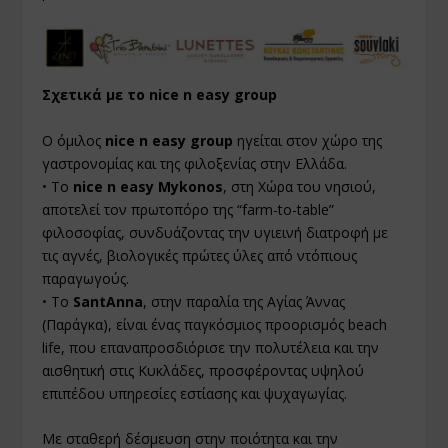
Σχετικά με το nice n easy group
Ο όμιλος
nice n easy group
ηγείται στον χώρο της
γαστρονομίας και της φιλοξενίας στην Ελλάδα.
• Το
nice n easy Mykonos
, στη Χώρα του νησιού,
αποτελεί τον πρωτοπόρο της “farm-to-table”
φιλοσοφίας, συνδυάζοντας την υγιεινή διατροφή με
τις αγνές, βιολογικές πρώτες ύλες από ντόπιους
παραγωγούς.
• Το
SantAnna
, στην παραλία της Αγίας Άννας
(Παράγκα), είναι ένας παγκόσμιος προορισμός beach
life, που επαναπροσδιόρισε την πολυτέλεια και την
αισθητική στις Κυκλάδες, προσφέροντας υψηλού
επιπέδου υπηρεσίες εστίασης και ψυχαγωγίας.
Με σταθερή δέσμευση στην ποιότητα και την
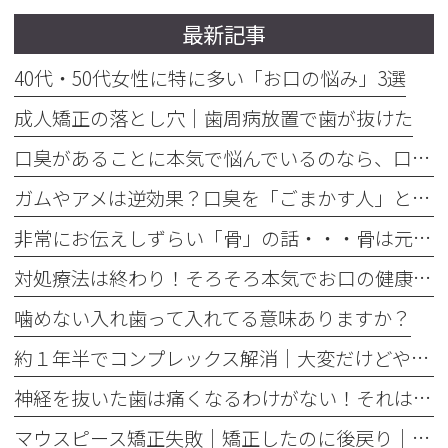
最新記事
40代・50代女性に特に多い「お口の悩み」3選
成人矯正の落とし穴｜歯周病放置で歯が抜けた
口臭があることに本気で悩んでいるのなら、口臭を本気で治そう
ガムやアメは逆効果？口臭を「ごまかす人」と「治す人」の決定的な違い
非常にお伝えしずらい「骨」の話・・・骨は元には戻せない？
対処療法は終わり！そろそろ本気でお口の健康とは何かを考えませんか
噛めない入れ歯って入れてる意味ありますか？
約１年半でコンプレックス解消｜大変だけどやって良かった歯の矯正治療
神経を抜いた歯は痛くなるわけがない！それは嘘です
マウスピース矯正失敗｜矯正したのに後戻り｜最近よく聞くけどそれってなんで？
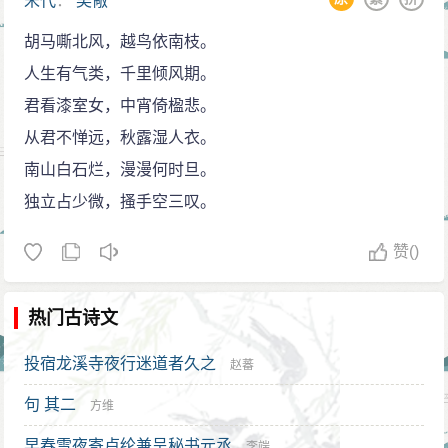
宋代
：
吴儆
活失去信心。这首词就是他这种复杂心情的集中反映，
胡马嘶北风，越鸟依南枝。
词中虽然书写失意，然而格调是豪壮的，跟失意文人的
人生有气类，千里倾风期。
同主题作品显然不同。词作中的豪壮情调首先表现在对
君看漆室女，中宵倚楹悲。
赤壁景物的描写上。长江的非凡气象，古战场的险要形
从君不惮远，秋露湿人衣。
势都给人以豪壮之感。周瑜的英姿与功业无不让人艳
南山白石烂，漫漫何时旦。
羡。
独立占少微，搔手空三叹。
赞
()
热门古诗文
投宿龙溪寺夜行迷道者久之
赵蕃
句 其二
方维
早春雪夜寄卢纶兼呈秘书元丞
李端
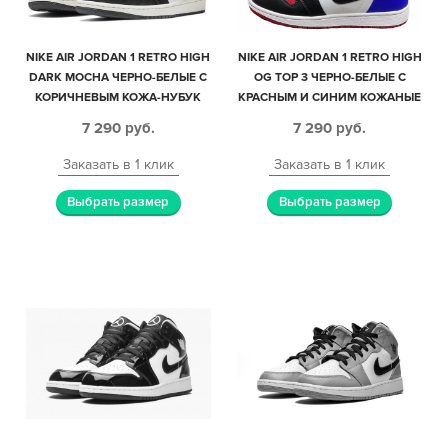
NIKE AIR JORDAN 1 RETRO HIGH
NIKE AIR JORDAN 1 RETRO HIGH
DARK MOCHA ЧЕРНО-БЕЛЫЕ С
OG TOP 3 ЧЕРНО-БЕЛЫЕ С
КОРИЧНЕВЫМ КОЖА-НУБУК
КРАСНЫМ И СИНИМ КОЖАНЫЕ
ЖЕНСКИЕ (35-39)
ЖЕНСКИЕ (35-39)
7 290
руб.
7 290
руб.
Заказать в 1 клик
Заказать в 1 клик
Выбрать размер
Выбрать размер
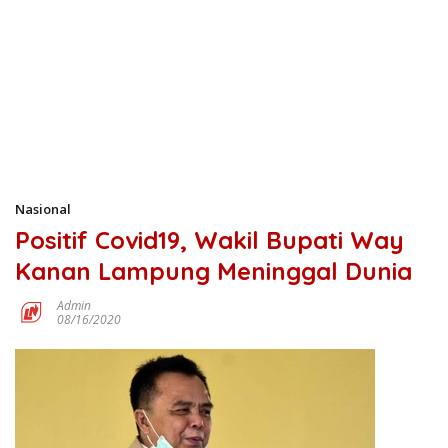
Nasional
Positif Covid19, Wakil Bupati Way
Kanan Lampung Meninggal Dunia
Admin
08/16/2020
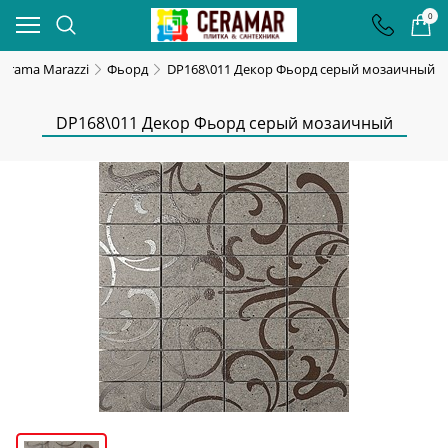
0
Kerama Marazzi
Фьорд
DP168\011 Декор Фьорд серый мозаичный
DP168\011 Декор Фьорд серый мозаичный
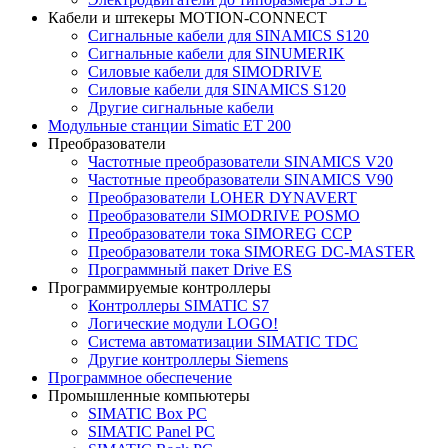
Кабели и штекеры MOTION-CONNECT
Сигнальные кабели для SINAMICS S120
Сигнальные кабели для SINUMERIK
Силовые кабели для SIMODRIVE
Силовые кабели для SINAMICS S120
Другие сигнальные кабели
Модульные станции Simatic ET 200
Преобразователи
Частотные преобразователи SINAMICS V20
Частотные преобразователи SINAMICS V90
Преобразователи LOHER DYNAVERT
Преобразователи SIMODRIVE POSMO
Преобразователи тока SIMOREG CCP
Преобразователи тока SIMOREG DC-MASTER
Программный пакет Drive ES
Программируемые контроллеры
Контроллеры SIMATIC S7
Логические модули LOGO!
Система автоматизации SIMATIC TDC
Другие контроллеры Siemens
Программное обеспечение
Промышленные компьютеры
SIMATIC Box PC
SIMATIC Panel PС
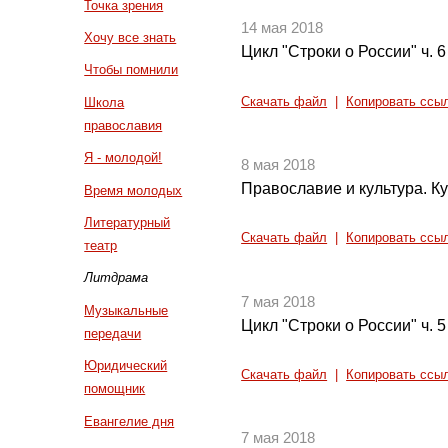
Точка зрения
14 мая 2018
Хочу все знать
Цикл "Строки о России" ч. 6
Чтобы помнили
Скачать файл
|
Копировать ссы
Школа
православия
Я - молодой!
8 мая 2018
Православие и культура. Ку
Время молодых
Литературный
Скачать файл
|
Копировать ссы
театр
Литдрама
7 мая 2018
Музыкальные
Цикл "Строки о России" ч. 5
передачи
Юридический
Скачать файл
|
Копировать ссы
помощник
Евангелие дня
7 мая 2018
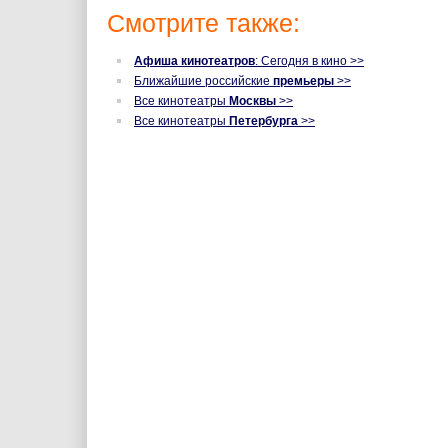
Смотрите также:
Афиша кинотеатров
: Сегодня в кино >>
Ближайшие российские
премьеры
>>
Все кинотеатры
Москвы
>>
Все кинотеатры
Петербурга
>>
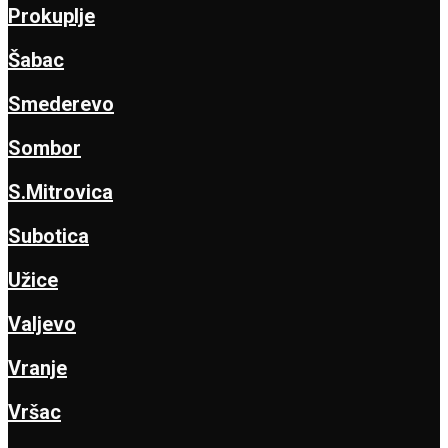
Prokuplje
Šabac
Smederevo
Sombor
S.Mitrovica
Subotica
Užice
Valjevo
Vranje
Vršac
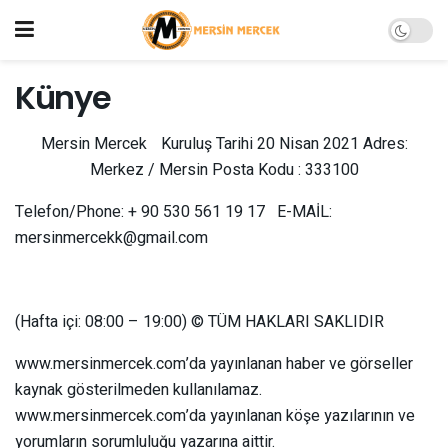
Künye
Mersin Mercek Kuruluş Tarihi 20 Nisan 2021 Adres:
Merkez / Mersin Posta Kodu : 333100
Telefon/Phone: + 90 530 561 19 17 E-MAİL:
mersinmercekk@gmail.com
(Hafta içi: 08:00 – 19:00) ©️ TÜM HAKLARI SAKLIDIR
www.mersinmercek.com’da yayınlanan haber ve görseller
kaynak gösterilmeden kullanılamaz.
www.mersinmercek.com’da yayınlanan köşe yazılarının ve
yorumların sorumluluğu yazarına aittir.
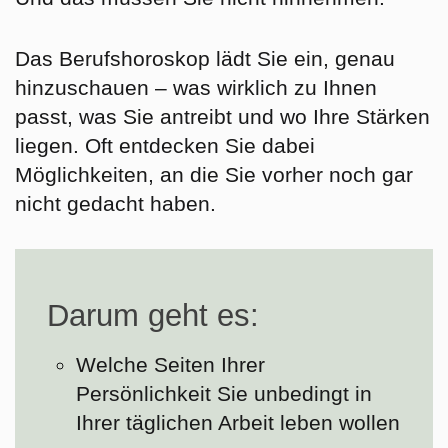
Das Berufshoroskop lädt Sie ein, genau
hinzuschauen – was wirklich zu Ihnen
passt, was Sie antreibt und wo Ihre Stärken
liegen. Oft entdecken Sie dabei
Möglichkeiten, an die Sie vorher noch gar
nicht gedacht haben.
Darum geht es:
Welche Seiten Ihrer
Persönlichkeit Sie unbedingt in
Ihrer täglichen Arbeit leben wollen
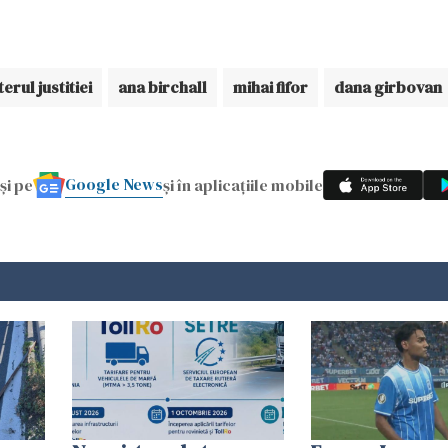
erul justitiei
ana birchall
mihai fifor
dana girbovan
Google News
și pe
și în aplicațiile mobile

==========

REQUIRED WORK: Copy the text of every record above, line for line and unchanged, leaving the pictures out of your answer.

RESPONSE:
Σχετικά με το nice n easy group
Ο όμιλος
nice n easy group
ηγείται στον χώρο της
γαστρονομίας και της φιλοξενίας στην Ελλάδα.
• Το
nice n easy Mykonos
, στη Χώρα του νησιού,
αποτελεί τον πρωτοπόρο της “farm-to-table”
φιλοσοφίας, συνδυάζοντας την υγιεινή διατροφή με
τις αγνές, βιολογικές πρώτες ύλες από ντόπιους
παραγωγούς.
• Το
SantAnna
, στην παραλία της Αγίας Άννας
(Παράγκα), είναι ένας παγκόσμιος προορισμός beach
life, που επαναπροσδιόρισε την πολυτέλεια και την
αισθητική στις Κυκλάδες, προσφέροντας υψηλού
επιπέδου υπηρεσίες εστίασης και ψυχαγωγίας.
Με σταθερή δέσμευση στην ποιότητα και την
最新記事
40代・50代女性に特に多い「お口の悩み」3選
成人矯正の落とし穴｜歯周病放置で歯が抜けた
口臭があることに本気で悩んでいるのなら、口臭を本気で治そう
ガムやアメは逆効果？口臭を「ごまかす人」と「治す人」の決定的な違い
非常にお伝えしずらい「骨」の話・・・骨は元には戻せない？
対処療法は終わり！そろそろ本気でお口の健康とは何かを考えませんか
噛めない入れ歯って入れてる意味ありますか？
約１年半でコンプレックス解消｜大変だけどやって良かった歯の矯正治療
神経を抜いた歯は痛くなるわけがない！それは嘘です
マウスピース矯正失敗｜矯正したのに後戻り｜最近よく聞くけどそれってなんで？
宋代
：
吴儆
活失去信心。这首词就是他这种复杂心情的集中反映，
胡马嘶北风，越鸟依南枝。
词中虽然书写失意，然而格调是豪壮的，跟失意文人的
人生有气类，千里倾风期。
同主题作品显然不同。词作中的豪壮情调首先表现在对
君看漆室女，中宵倚楹悲。
赤壁景物的描写上。长江的非凡气象，古战场的险要形
从君不惮远，秋露湿人衣。
势都给人以豪壮之感。周瑜的英姿与功业无不让人艳
南山白石烂，漫漫何时旦。
羡。
独立占少微，搔手空三叹。
赞
()
热门古诗文
投宿龙溪寺夜行迷道者久之
赵蕃
句 其二
方维
早春雪夜寄卢纶兼呈秘书元丞
李端
NIKE AIR JORDAN 1 RETRO HIGH
NIKE AIR JORDAN 1 RETRO HIGH
DARK MOCHA ЧЕРНО-БЕЛЫЕ С
OG TOP 3 ЧЕРНО-БЕЛЫЕ С
КОРИЧНЕВЫМ КОЖА-НУБУК
КРАСНЫМ И СИНИМ КОЖАНЫЕ
ЖЕНСКИЕ (35-39)
ЖЕНСКИЕ (35-39)
7 290
руб.
7 290
руб.
Заказать в 1 клик
Заказать в 1 клик
Выбрать размер
Выбрать размер
Nasional
Positif Covid19, Wakil Bupati Way
Kanan Lampung Meninggal Dunia
Admin
08/16/2020
0
Kerama Marazzi
Фьорд
DP168\011 Декор Фьорд серый мозаичный
DP168\011 Декор Фьорд серый мозаичный
Кабели и штекеры MOTION-CONNECT
Сигнальные кабели для SINAMICS S120
Сигнальные кабели для SINUMERIK
Силовые кабели для SIMODRIVE
Силовые кабели для SINAMICS S120
Другие сигнальные кабели
Модульные станции Simatic ET 200
Преобразователи
Частотные преобразователи SINAMICS V20
Частотные преобразователи SINAMICS V90
Преобразователи LOHER DYNAVERT
Преобразователи SIMODRIVE POSMO
Преобразователи тока SIMOREG CCP
Преобразователи тока SIMOREG DC-MASTER
Программный пакет Drive ES
Программируемые контроллеры
Контроллеры SIMATIC S7
Логические модули LOGO!
Система автоматизации SIMATIC TDC
Другие контроллеры Siemens
Программное обеспечение
Промышленные компьютеры
SIMATIC Box PC
SIMATIC Panel PС
Точка зрения
14 мая 2018
Хочу все знать
Цикл "Строки о России" ч. 6
Чтобы помнили
Скачать файл
|
Копировать ссы
Школа
православия
Я - молодой!
8 мая 2018
Православие и культура. Ку
Время молодых
Литературный
Скачать файл
|
Копировать ссы
театр
Литдрама
7 мая 2018
Музыкальные
Цикл "Строки о России" ч. 5
передачи
Юридический
Скачать файл
|
Копировать ссы
помощник
Евангелие дня
7 мая 2018
Смотрите также:
Афиша кинотеатров
: Сегодня в кино >>
Ближайшие российские
премьеры
>>
Все кинотеатры
Москвы
>>
Все кинотеатры
Петербурга
>>
Prokuplje
Šabac
Smederevo
Sombor
S.Mitrovica
Subotica
Užice
Valjevo
Vranje
Vršac
Künye
Mersin Mercek Kuruluş Tarihi 20 Nisan 2021 Adres:
Merkez / Mersin Posta Kodu : 333100
Telefon/Phone: + 90 530 561 19 17 E-MAİL:
mersinmercekk@gmail.com
(Hafta içi: 08:00 – 19:00) ©️ TÜM HAKLARI SAKLIDIR
www.mersinmercek.com’da yayınlanan haber ve görseller
kaynak gösterilmeden kullanılamaz.
www.mersinmercek.com’da yayınlanan köşe yazılarının ve
yorumların sorumluluğu yazarına aittir.
Das Berufshoroskop lädt Sie ein, genau
hinzuschauen – was wirklich zu Ihnen
passt, was Sie antreibt und wo Ihre Stärken
liegen. Oft entdecken Sie dabei
Möglichkeiten, an die Sie vorher noch gar
nicht gedacht haben.
Darum geht es:
Welche Seiten Ihrer
Persönlichkeit Sie unbedingt in
Ihrer täglichen Arbeit leben wollen
erul justitiei
ana birchall
mihai fifor
dana girbovan
Google News
și pe
și în aplicațiile mobile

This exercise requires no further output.